* Data shown
......
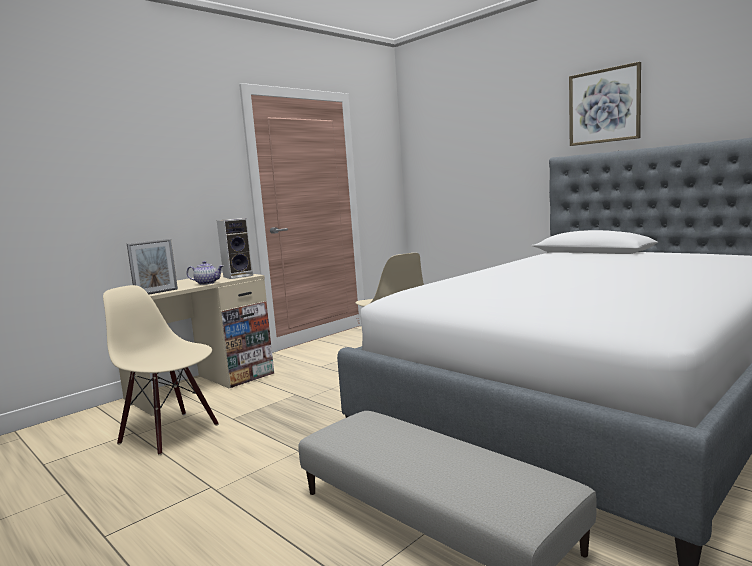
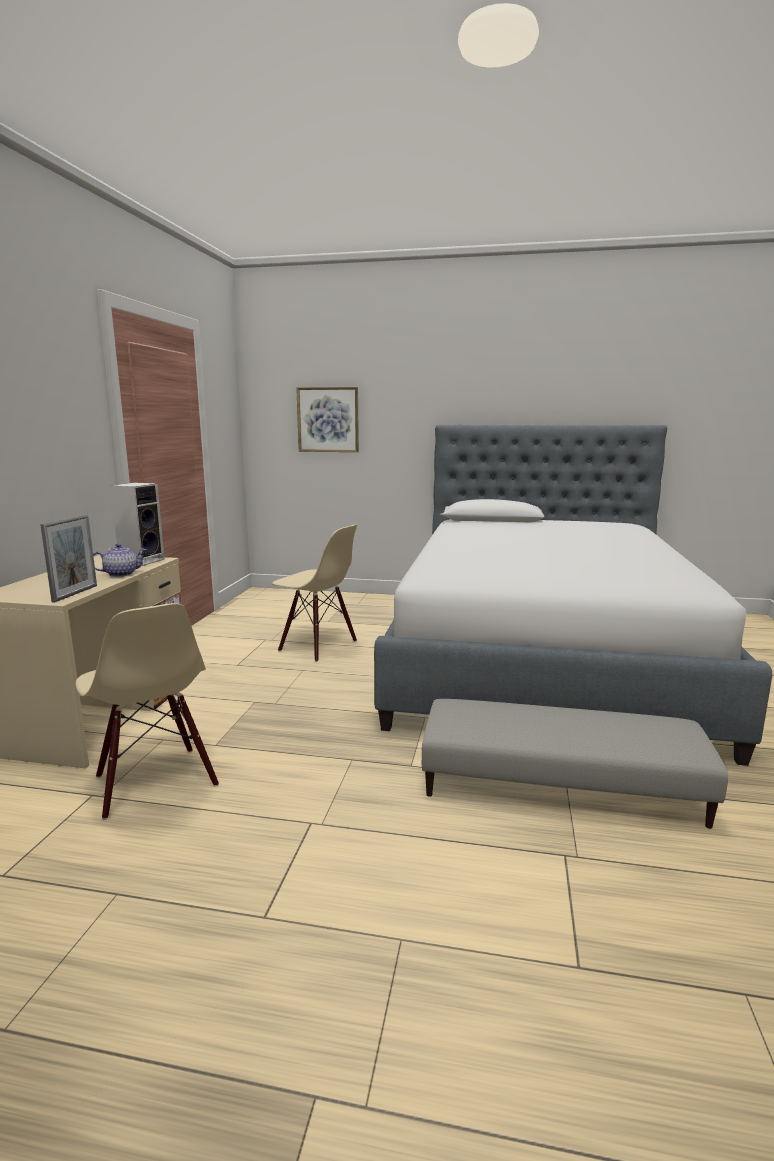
camera: 35 degrees left, 5 degrees up
beige chair [103,285,219,455] -> beige chair turned 120 degrees counterclockwise [75,603,219,820]
picture [569,62,641,146] -> picture moved to [296,387,359,452]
......
* Problem details
Exclude all images and return the listing word for word.

* Finished task
camera: 35 degrees left, 5 degrees up
beige chair [103,285,219,455] -> beige chair turned 120 degrees counterclockwise [75,603,219,820]
picture [569,62,641,146] -> picture moved to [296,387,359,452]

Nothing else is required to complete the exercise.